Um rompimento de um cabo de alta tensão provocou a morte de cerca de 32 bovinos leiteiros no Assentamento José Maria, no interior do município de Abelardo Luz, em Santa Catarina, na manhã de quarta-feira (01°), por volta das 10h30.

Segundo o relato do proprietário, o problema ocorreu logo após os animais terem sido tratados. Pouco depois, ao retornar ao pasto, o filho do produtor encontrou os animais mortos próximos ao local onde a fiação elétrica havia caído sobre o solo. O rebanho era a principal fonte de renda da família e sustentava a produção de leite da propriedade.

O impacto da ocorrência vai além das perdas materiais. A atividade leiteira, desenvolvida ao longo de anos com investimento em manejo e melhoramento genético, foi interrompida de forma repentina, comprometendo a subsistência da família.

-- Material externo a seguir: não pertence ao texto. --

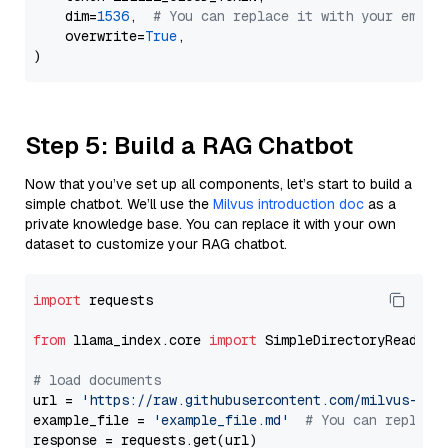
    dim=
1536
,  
# You can replace it with your embed
    overwrite=
True
,

Step 5: Build a RAG Chatbot
Now that you’ve set up all components, let’s start to build a
simple chatbot. We’ll use the
Milvus introduction doc
as a
private knowledge base. You can replace it with your own
dataset to customize your RAG chatbot.
import
 requests

from
 llama_index.core 
import
 SimpleDirectoryReader

# load documents
url = 
'https://raw.githubusercontent.com/milvus-io/
example_file = 
'example_file.md'
# You can replace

A Celesc foi acionada logo após o incidente. Até o fechamento desta reportagem, a concessionária ainda não havia enviado equipe técnica ao local para isolamento da área, análise da ocorrência ou verificação das causas do rompimento do cabo.

A família permanece aguardando a chegada de técnicos e um posicionamento oficial da empresa sobre as medidas que serão adotadas, incluindo eventual perícia e possível ressarcimento dos prejuízos.